Records shown:
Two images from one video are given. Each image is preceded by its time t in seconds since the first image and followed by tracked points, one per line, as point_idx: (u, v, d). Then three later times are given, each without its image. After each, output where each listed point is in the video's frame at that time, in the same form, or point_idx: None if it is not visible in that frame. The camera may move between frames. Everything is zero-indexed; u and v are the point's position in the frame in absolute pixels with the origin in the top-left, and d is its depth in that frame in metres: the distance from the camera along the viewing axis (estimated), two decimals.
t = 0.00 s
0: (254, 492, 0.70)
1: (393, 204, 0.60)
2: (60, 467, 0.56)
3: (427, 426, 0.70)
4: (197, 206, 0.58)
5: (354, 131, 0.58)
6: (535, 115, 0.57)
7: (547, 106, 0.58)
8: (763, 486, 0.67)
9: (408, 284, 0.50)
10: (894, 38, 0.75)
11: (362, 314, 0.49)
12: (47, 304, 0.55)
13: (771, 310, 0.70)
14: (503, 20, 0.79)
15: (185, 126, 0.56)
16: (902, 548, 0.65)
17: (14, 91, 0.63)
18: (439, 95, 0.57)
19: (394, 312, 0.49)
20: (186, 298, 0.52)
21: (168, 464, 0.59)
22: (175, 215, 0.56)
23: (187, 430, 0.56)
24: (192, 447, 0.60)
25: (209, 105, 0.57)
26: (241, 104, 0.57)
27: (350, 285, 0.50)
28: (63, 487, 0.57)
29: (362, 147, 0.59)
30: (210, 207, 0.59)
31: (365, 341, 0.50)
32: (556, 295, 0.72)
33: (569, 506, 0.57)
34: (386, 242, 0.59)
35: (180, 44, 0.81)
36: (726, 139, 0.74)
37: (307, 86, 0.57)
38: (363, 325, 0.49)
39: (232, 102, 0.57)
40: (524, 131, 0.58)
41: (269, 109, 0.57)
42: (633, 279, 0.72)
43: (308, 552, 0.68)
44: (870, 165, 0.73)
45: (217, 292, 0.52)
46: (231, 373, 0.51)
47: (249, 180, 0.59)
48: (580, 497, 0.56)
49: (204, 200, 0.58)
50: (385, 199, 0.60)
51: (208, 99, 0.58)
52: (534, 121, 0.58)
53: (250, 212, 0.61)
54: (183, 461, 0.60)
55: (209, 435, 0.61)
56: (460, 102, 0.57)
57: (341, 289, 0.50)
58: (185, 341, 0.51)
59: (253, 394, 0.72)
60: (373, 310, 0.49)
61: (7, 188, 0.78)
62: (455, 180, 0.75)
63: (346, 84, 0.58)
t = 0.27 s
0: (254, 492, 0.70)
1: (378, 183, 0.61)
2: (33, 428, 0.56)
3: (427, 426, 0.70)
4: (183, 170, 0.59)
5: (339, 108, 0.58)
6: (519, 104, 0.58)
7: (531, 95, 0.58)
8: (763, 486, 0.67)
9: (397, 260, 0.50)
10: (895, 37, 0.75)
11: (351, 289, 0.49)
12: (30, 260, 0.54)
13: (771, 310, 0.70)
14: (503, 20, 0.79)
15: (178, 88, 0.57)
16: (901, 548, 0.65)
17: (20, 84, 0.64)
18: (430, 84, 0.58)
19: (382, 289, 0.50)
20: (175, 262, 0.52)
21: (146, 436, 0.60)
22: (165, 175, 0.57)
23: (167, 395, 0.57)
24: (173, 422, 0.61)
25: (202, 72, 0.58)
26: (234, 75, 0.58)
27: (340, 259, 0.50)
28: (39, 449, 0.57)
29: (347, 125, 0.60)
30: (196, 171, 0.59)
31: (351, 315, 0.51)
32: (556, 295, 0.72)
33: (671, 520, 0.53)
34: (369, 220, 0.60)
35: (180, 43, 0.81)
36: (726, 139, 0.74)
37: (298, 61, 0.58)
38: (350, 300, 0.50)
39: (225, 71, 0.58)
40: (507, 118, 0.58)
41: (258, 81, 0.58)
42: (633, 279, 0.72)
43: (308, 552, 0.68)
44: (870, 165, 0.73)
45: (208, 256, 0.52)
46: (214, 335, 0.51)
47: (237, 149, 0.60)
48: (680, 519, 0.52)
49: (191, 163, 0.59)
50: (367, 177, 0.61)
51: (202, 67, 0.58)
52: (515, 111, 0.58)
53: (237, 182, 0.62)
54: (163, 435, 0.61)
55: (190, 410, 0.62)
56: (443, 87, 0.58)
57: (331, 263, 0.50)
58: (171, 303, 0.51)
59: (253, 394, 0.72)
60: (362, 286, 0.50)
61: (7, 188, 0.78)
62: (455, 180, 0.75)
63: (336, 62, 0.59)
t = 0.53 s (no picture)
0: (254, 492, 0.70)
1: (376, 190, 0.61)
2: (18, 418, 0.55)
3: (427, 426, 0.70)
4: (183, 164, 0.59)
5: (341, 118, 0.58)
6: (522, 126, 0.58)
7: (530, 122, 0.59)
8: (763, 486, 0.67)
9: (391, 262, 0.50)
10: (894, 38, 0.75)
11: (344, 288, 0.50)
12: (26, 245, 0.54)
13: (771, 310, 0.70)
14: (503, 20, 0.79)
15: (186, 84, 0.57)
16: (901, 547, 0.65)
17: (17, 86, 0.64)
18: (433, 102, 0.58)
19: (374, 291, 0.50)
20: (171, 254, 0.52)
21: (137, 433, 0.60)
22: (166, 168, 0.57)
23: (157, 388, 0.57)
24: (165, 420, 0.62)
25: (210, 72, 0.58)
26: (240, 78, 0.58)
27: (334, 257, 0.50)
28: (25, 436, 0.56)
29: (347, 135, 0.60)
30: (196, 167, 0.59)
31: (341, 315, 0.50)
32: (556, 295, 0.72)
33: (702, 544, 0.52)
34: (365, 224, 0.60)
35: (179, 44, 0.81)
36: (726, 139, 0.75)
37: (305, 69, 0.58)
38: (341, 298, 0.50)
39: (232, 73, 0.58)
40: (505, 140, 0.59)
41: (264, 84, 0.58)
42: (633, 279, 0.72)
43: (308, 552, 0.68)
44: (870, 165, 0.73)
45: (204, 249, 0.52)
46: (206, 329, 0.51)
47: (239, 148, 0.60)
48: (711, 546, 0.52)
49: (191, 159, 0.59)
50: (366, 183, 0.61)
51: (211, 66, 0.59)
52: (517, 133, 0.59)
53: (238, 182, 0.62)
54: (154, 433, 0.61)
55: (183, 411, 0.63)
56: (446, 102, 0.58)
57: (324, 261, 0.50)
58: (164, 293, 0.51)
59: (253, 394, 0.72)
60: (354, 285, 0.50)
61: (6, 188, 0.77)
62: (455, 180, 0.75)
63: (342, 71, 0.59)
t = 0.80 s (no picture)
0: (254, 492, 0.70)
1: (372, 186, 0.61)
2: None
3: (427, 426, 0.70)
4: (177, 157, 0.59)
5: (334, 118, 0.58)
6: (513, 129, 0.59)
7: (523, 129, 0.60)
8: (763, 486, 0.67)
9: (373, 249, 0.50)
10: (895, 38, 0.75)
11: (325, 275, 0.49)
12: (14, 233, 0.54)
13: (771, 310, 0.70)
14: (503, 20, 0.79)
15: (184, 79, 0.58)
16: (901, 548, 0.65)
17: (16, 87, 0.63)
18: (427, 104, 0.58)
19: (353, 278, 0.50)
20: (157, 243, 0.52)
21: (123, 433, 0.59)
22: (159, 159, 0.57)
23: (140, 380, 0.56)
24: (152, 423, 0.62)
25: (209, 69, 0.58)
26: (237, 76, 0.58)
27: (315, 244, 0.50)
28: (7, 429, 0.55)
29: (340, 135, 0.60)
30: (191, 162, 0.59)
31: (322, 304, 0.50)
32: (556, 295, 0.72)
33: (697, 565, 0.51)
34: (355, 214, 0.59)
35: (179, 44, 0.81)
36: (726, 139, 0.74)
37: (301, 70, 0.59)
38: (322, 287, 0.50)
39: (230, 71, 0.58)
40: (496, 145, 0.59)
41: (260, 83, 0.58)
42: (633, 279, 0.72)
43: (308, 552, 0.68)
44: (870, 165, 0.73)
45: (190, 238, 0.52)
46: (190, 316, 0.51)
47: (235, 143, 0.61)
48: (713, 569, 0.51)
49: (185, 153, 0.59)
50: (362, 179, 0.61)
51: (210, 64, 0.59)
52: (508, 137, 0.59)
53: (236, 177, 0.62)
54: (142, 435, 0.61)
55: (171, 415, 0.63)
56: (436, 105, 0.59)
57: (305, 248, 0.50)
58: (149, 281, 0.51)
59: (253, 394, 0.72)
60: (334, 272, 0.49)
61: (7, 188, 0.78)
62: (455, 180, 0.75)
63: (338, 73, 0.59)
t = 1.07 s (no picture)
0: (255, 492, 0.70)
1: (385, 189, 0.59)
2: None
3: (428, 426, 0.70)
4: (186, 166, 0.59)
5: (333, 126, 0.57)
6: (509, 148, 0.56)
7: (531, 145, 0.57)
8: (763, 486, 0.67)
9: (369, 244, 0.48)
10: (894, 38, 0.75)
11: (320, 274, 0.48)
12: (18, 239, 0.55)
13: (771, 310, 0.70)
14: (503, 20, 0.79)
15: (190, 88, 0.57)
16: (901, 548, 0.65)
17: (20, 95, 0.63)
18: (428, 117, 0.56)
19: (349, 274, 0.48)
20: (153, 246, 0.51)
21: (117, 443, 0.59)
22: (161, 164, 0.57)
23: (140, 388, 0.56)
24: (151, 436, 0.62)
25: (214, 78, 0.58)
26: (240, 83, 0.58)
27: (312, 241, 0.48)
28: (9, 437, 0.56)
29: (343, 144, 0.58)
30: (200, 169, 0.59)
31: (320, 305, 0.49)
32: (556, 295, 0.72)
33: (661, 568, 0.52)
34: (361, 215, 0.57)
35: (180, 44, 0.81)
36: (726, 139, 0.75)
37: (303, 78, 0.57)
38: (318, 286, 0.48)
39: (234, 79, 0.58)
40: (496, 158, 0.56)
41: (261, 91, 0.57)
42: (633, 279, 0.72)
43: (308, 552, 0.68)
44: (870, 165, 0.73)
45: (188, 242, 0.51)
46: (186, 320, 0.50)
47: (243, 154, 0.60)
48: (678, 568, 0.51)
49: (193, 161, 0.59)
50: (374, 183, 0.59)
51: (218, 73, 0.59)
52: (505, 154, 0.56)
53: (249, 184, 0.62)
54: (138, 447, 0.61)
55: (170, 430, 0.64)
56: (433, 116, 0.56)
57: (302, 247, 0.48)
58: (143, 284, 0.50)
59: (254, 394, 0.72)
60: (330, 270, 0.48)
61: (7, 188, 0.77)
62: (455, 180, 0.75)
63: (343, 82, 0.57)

Your goal:
From the line containing "40: (496, 158, 0.56)" down to the final line of the data, write out every line exactly; both the first and last of these belong in your answer, and nothing else does.

Output below:
40: (496, 158, 0.56)
41: (261, 91, 0.57)
42: (633, 279, 0.72)
43: (308, 552, 0.68)
44: (870, 165, 0.73)
45: (188, 242, 0.51)
46: (186, 320, 0.50)
47: (243, 154, 0.60)
48: (678, 568, 0.51)
49: (193, 161, 0.59)
50: (374, 183, 0.59)
51: (218, 73, 0.59)
52: (505, 154, 0.56)
53: (249, 184, 0.62)
54: (138, 447, 0.61)
55: (170, 430, 0.64)
56: (433, 116, 0.56)
57: (302, 247, 0.48)
58: (143, 284, 0.50)
59: (254, 394, 0.72)
60: (330, 270, 0.48)
61: (7, 188, 0.77)
62: (455, 180, 0.75)
63: (343, 82, 0.57)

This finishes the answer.